Sync BigQuery Daily Partitioned Tables to another destination

Our Google Analytics data lands in tables named:

  • ga_sessions_20220614
  • ga_sessions_20220613
  • ga_sessions_20220612

Using the AirByte UI we’d have to re-scan the schema, and reimport all the data each day to detect new tables that are created each day in BigQuery. The other anti-pattern solution would be to create a new connector for each day that only contains a single daily table, then delete the connector once the sync is complete.

What is the best low-code way of syncing these newly created tables each day to another source, or in my case to Snowflake?

Hey @alexberryman,
Let me know if I got this right:

  1. You have Google Analytics data automatically replicated to BigQuery, having one table per day of data.
  2. You are using Airbyte to replicate these data to Snowflake
  3. As you have a new table every day you need to change the stream selection in Airbyte UI to sync the new days. It leads to a reset and a full reload.

We are currently working on trying to avoid a full reload when the stream selection changes. So in a near future, you might be able to use our API to automatically select the new source table to sync and avoid the full reload.
This is still not an optimal solution as you’ll have to maintain additional scripting on top of Airbyte.
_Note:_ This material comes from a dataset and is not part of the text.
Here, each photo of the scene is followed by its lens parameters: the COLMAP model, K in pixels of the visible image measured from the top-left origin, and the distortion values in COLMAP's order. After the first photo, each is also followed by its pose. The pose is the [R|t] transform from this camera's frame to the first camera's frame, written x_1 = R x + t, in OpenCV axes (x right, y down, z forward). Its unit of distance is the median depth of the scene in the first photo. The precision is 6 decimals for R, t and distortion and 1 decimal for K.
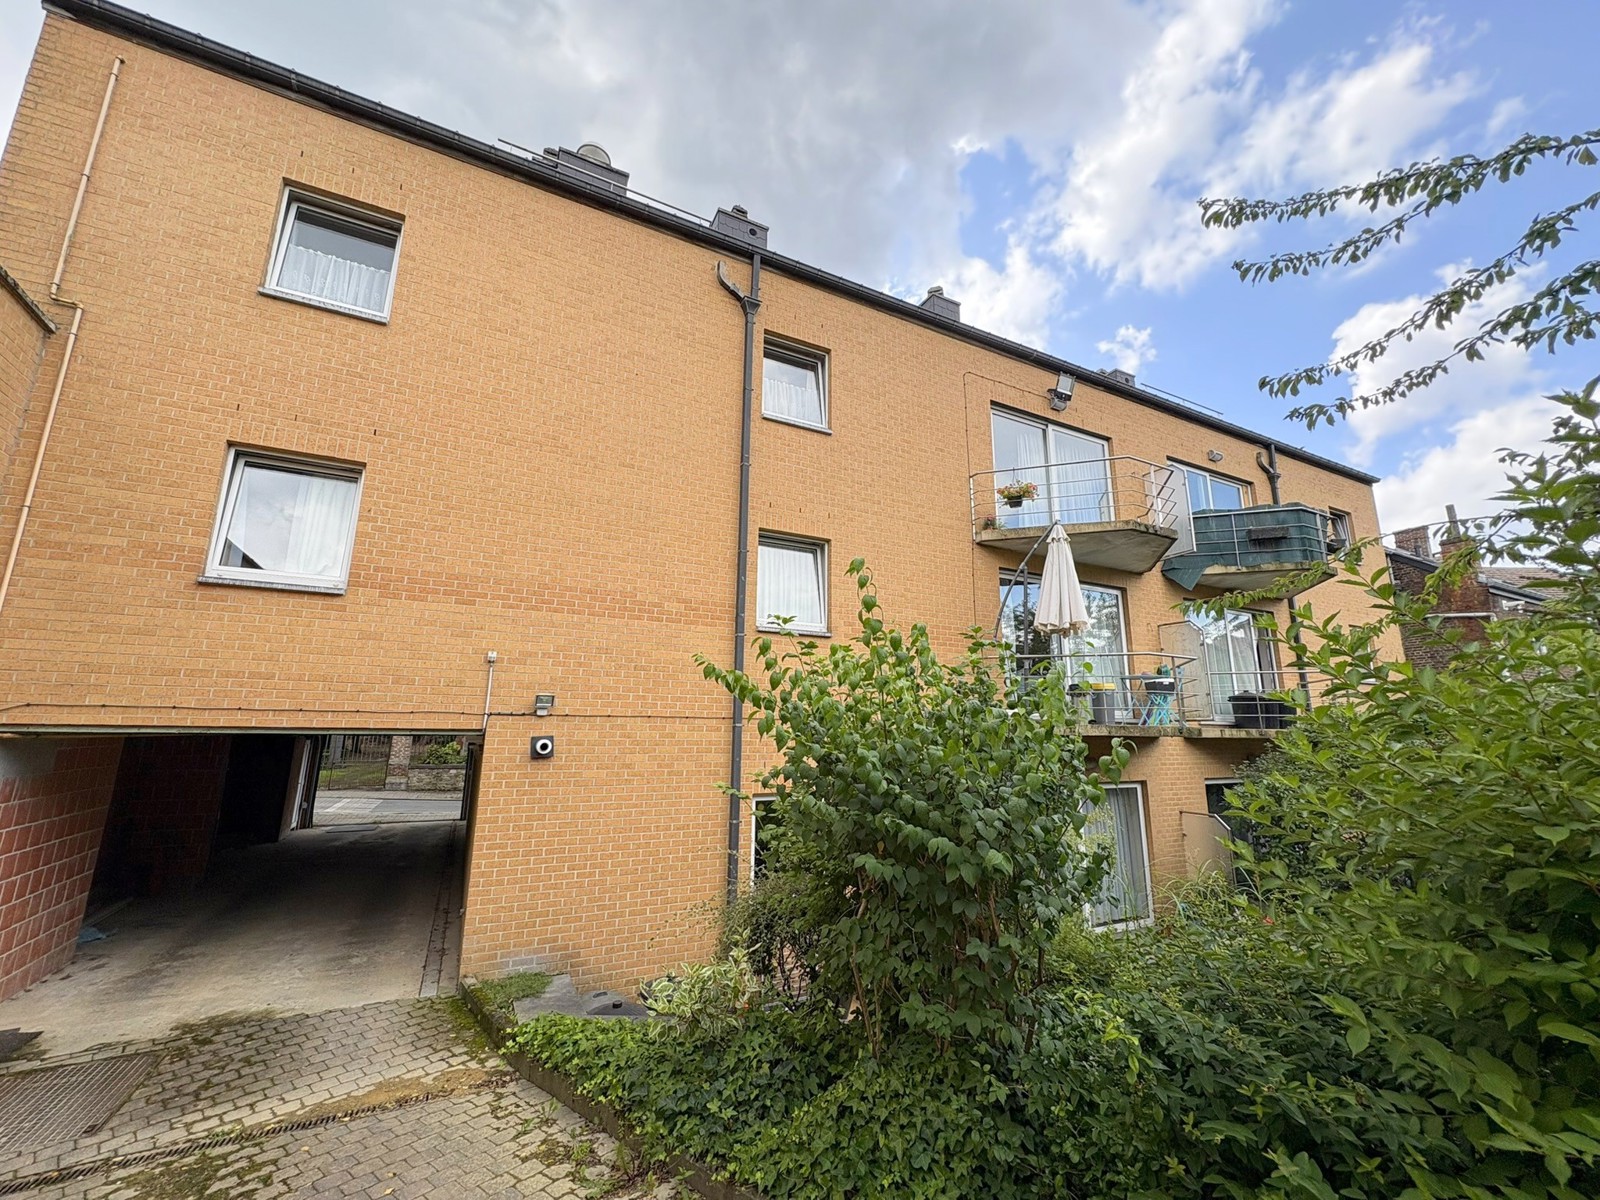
lens RADIAL K [[639.5, 0, 803.9], [0, 639.5, 597.1], [0, 0, 1]] dist [0.000046, 0.000336]
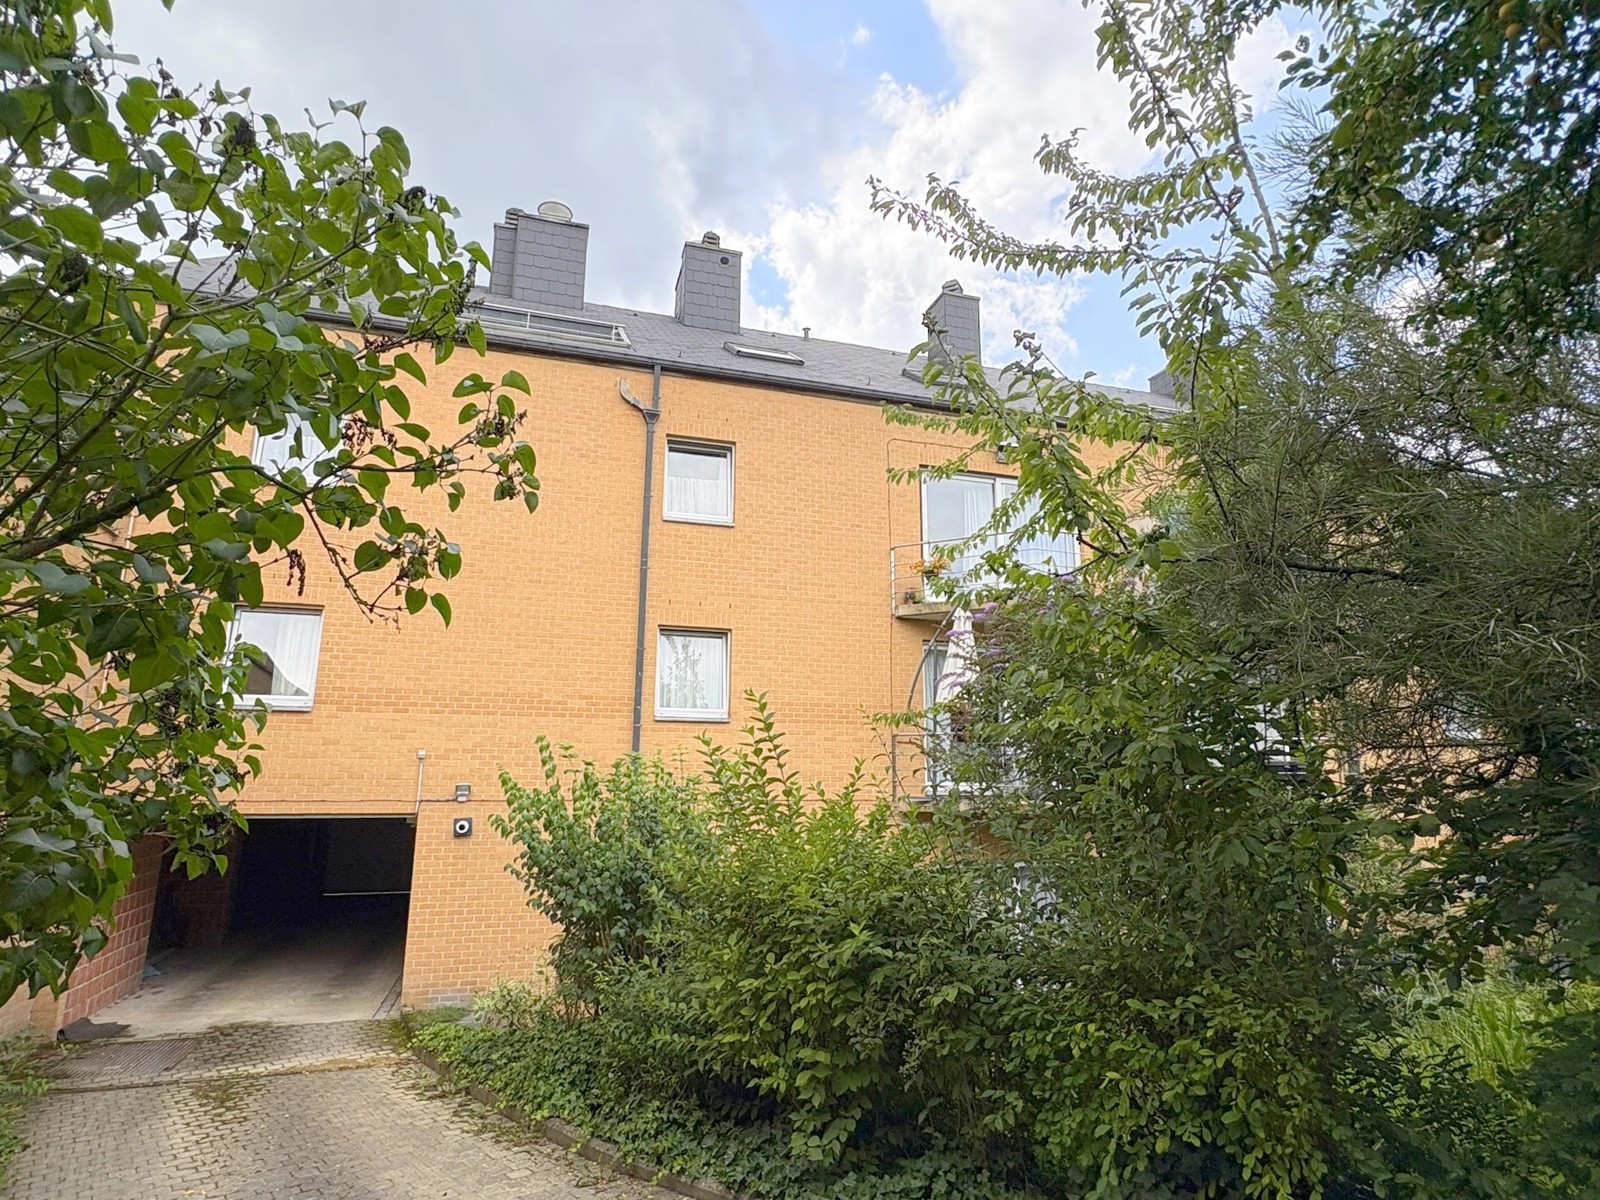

In my opinion, the best approach to take would be to create a view in Bigquery that is unionizing the daily tables and sync this unionized with Airbyte to Snowflake. You can use wildcard queries in BQ to create the view.

Thanks for your reply!

Your recap accurately describes my problem. The in-progress “avoid a full reload when the stream selection” changes sounds like the best long-term solution.

We were planning on unioning the individual tables once they were copied to Snowflake, but I like the idea of doing this on the BigQuery side. We’re setting up a BigQuery view now to sync with Airbyte. We’re curious to see if an “Incremental Deduped History” in Airbyte has to scan all the terabytes of data for each sync or if it’ll minimal so we can use a high sync frequency without racking up a bunch of BigQuery charges.

I’ll report back on our findings.

The Incremental Deduped history relies on “technical” scd tables on the destination side which should optimize the deduplication process. Feel free to open a new topic on the forum if the performance are not those you’d expect.